The long-tail in 10TB/q21 threw the scale of the graph off, so I’ve excluded it in the results.
Talk about file-coalesce, small-file generation, Namenode pressure and parallelism.
You don’t want to read an ORC stripe from a different node.
Talk about distcp –pgrub, for ORC files.
Mention that SNAPPY’s license is not Apache.
Also, Yoda.
At 100 nodes, it performs at 0.9x the 350 node performance.
We’ve seen Hive and Tez scale down for latency, scale up for data-size, and scale out across larger clusters.
Familiarity : We have an existing ecosystem with Hive, HCatalog, Pig and Oozie that delivers revenue to Yahoo today. It’s hard to rock the boat.

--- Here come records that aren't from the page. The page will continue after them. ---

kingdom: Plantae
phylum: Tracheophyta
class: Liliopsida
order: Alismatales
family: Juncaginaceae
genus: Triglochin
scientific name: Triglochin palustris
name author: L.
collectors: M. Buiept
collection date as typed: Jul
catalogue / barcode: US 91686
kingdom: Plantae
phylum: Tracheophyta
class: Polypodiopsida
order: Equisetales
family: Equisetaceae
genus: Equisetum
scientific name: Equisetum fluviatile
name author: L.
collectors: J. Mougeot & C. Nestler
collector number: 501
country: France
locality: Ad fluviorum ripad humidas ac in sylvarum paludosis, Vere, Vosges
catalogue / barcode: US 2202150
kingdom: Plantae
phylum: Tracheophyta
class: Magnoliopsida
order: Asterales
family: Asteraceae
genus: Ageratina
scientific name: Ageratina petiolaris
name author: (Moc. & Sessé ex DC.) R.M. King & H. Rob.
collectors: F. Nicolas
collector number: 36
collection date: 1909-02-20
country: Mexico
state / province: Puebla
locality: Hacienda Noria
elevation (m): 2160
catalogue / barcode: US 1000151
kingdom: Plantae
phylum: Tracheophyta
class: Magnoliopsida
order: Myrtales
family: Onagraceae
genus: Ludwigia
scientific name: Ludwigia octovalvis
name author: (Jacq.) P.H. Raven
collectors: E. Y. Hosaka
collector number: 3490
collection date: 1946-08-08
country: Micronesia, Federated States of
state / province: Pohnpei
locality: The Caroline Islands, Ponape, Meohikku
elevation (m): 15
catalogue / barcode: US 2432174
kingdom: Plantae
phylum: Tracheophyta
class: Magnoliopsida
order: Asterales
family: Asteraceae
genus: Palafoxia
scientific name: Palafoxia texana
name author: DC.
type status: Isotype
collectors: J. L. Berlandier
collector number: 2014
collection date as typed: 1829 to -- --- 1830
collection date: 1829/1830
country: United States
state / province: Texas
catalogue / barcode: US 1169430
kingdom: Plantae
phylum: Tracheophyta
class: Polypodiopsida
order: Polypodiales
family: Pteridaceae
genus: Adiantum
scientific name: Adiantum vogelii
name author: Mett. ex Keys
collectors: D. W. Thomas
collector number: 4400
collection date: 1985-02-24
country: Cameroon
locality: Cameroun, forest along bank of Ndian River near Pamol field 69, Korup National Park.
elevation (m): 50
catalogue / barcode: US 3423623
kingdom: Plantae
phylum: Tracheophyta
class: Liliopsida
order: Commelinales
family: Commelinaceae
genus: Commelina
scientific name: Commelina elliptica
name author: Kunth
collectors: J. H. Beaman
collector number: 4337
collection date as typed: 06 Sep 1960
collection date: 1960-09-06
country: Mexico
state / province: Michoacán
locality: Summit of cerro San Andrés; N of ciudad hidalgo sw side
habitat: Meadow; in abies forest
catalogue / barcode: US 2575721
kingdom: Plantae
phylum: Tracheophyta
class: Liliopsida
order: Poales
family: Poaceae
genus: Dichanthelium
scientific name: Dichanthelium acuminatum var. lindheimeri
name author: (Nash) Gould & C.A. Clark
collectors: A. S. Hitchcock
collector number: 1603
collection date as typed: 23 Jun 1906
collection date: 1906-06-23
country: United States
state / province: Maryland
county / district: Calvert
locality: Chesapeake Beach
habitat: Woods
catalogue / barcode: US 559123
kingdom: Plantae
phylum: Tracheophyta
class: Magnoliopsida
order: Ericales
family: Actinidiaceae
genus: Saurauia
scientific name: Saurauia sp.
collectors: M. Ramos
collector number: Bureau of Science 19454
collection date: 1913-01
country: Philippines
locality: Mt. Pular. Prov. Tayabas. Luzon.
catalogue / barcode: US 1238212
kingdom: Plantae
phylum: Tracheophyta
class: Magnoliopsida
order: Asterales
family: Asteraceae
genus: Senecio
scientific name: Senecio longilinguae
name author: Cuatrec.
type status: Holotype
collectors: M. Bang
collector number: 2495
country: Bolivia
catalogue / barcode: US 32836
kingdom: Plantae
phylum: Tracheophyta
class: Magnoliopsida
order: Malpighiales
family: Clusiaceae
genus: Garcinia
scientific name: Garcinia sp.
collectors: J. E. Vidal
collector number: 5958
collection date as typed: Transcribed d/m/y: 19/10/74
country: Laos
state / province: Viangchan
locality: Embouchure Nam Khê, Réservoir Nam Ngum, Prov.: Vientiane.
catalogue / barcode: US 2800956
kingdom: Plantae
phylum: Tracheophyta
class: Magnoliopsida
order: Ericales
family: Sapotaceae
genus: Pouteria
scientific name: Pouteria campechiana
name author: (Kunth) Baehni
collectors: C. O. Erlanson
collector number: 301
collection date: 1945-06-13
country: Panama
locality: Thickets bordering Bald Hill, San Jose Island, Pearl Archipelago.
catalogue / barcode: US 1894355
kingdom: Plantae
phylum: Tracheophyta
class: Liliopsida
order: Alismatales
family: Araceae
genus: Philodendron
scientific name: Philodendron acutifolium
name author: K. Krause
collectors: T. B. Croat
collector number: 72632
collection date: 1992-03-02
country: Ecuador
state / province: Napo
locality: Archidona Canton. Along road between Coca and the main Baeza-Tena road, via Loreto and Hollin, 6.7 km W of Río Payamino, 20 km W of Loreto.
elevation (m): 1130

Community: The Apache Hive community is large, active and thriving. They’ve been solving issues with query latency for ages now. The switch to using the Tez execution engine was a solution within the Apache Hive project. This wasn’t a fork of Hive. This is Hive, proper.
Scale: We’ve seen Hive and Tez perform at scale. Heck, we’ve seen Pig perform on Tez.
Multitenant: Yahoo’s use-case is unique, and not just because of data-scale. There’s hundreds of active users and genuine multitenancy and security concerns.
Design: We think the Hive community has tackled the right problems first, rather than throw RAM at the problem.
Bucky Lasek at the X-Games in 2001. Notice where he’s looking… Not at the camera, but setting up his next trick.
Security: Kerberos support was patched in, after the benchmarks were run.
Multi-tenancy:
Data needs to be explicitly pinned into memory as RDDs.
In a multi-tenant system, how would pinning work? Eviction policy for data.
Compatibility:
Needs to work with Metastore versions 12 and 13. Shark’s gone to 0.11 just recently.
Integration with the rest of the stack: Oozie and Pig.
Overall, we wanted a solution that works with high-dynamic range. i.e. works well with small datasets (100s of GBs), as well as scale to multi-terabyte datasets. We have a familiar system that seems to fit that bill. It doesn’t quite rock the boat. It’s not perfect yet. There are bugs that we’re working on. And we still haven’t solved the problem of data-volume/BI.
By the way, I really like the idea of BlinkDB. I saw the JIRA.